Like many people, Thanksgiving is my favorite holiday: great food, togetherness, and very little commercialism. I also really love a holiday in which we take the time to think of all we have to be thankful for. Most of us know by now the many psychological and health benefits of expressing and cultivating gratitude (the famous gratitude list in which each night you write down things you are grateful for really does decrease depression and increase positive feelings) from the field of positive psychology. But I am thinking bigger about being thankful this year. I feel the urge not only be thankful, but to truly give thanks. Showing people that I appreciate them is such an easy thing to do, makes people feel so good, and yet, most all of us don’t do it as often as we could.

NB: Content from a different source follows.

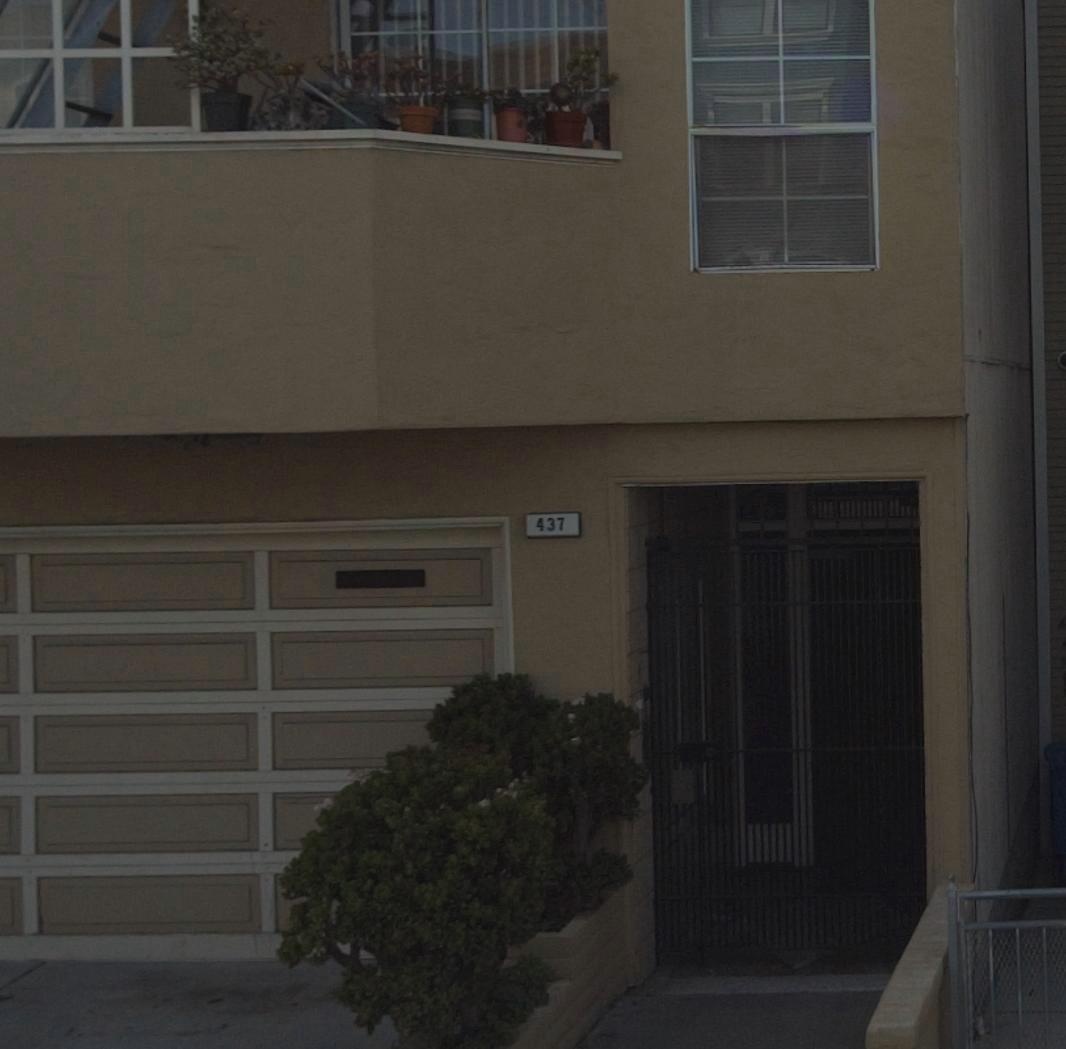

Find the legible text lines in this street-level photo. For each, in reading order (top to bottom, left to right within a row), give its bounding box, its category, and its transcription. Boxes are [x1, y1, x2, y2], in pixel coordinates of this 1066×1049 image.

[536, 517, 566, 532] StreetNumber: 437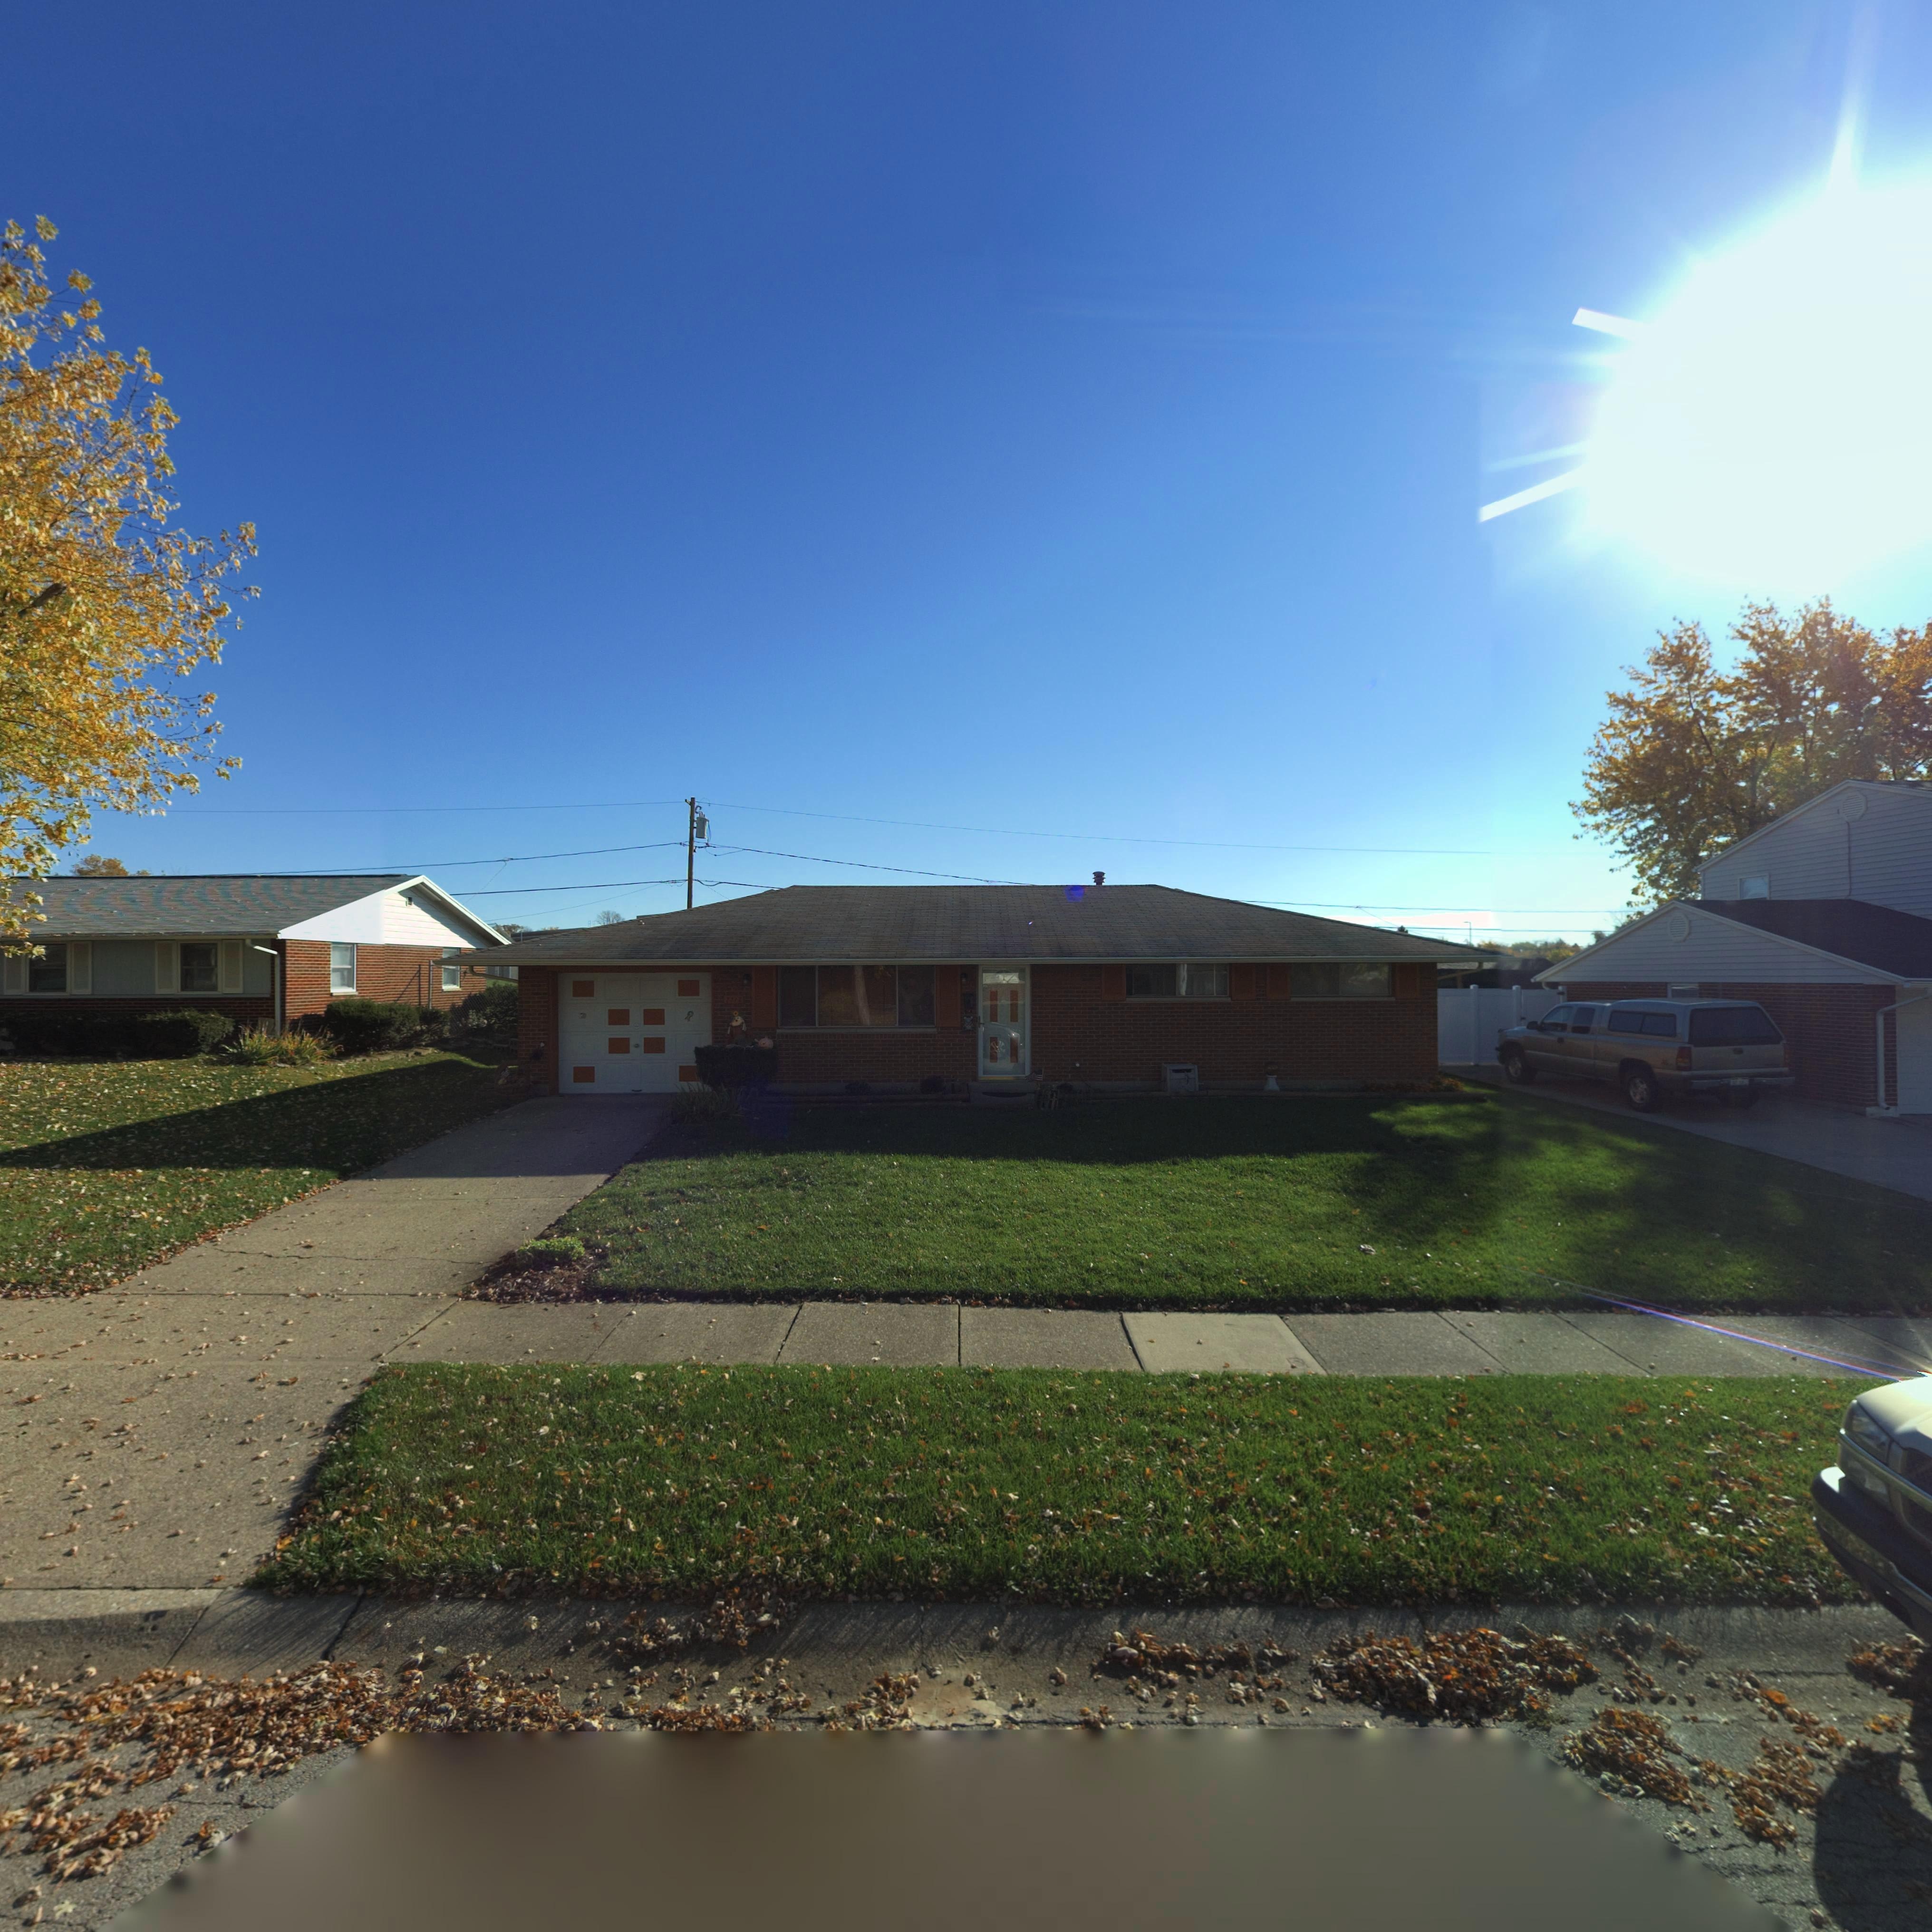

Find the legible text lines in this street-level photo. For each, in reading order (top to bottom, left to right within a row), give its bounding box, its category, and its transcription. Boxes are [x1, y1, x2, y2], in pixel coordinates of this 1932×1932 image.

[725, 996, 743, 1003] StreetNumber: 7712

First I can start with just noticing things and saying words of thanks. Over time I fall into routines with people, especially with my family. I learn to expect certain things as part of our day to day living and the give and take of family life. I could go out of my way to really say thanks and notice the little things that people do because of the bonds we have with one another. I can see my husband’s hauling the trash down our hill as more than just a chore, but as a way that he shows us our family matters to him. I can truly recognize how grateful I am to my friend who meets me each week to hike, even when it makes it hard on her schedule for us to go together.
Another thing I can do to give thanks is to do something to be helpful. I could appreciate being cooked for by doing dishes, or express my thanks to a neighbor by pulling in their trash cans. I remember years ago, in our old house, our neighbor across the street mowed our lawn for us, without saying anything, just because he knew we did it every Sunday. Sometimes those unexpected encounters, where we show someone we notice them by doing something to help them, makes us all feel more connected.
And how about just listening? We all underestimate how hard it is, but know how amazing it feels, to have someone just listen. I am so quick to interrupt, give advice, or check my phone while someone is talking, without even realizing it. Time and attention literally cost me nothing, and yet, they are the most precious commodities. So many misunderstandings happen because people are so concerned with being heard, that they can’t really listen.
So this year as Thanksgiving passes, I want to make sure my good intentions last longer than the five pounds I’ve gained. I want to go beyond the words of gratitude I shared around the table before the meal (and before the NY Giants got beaten) and put my words into action. It literally takes so little to make someone else feel so big.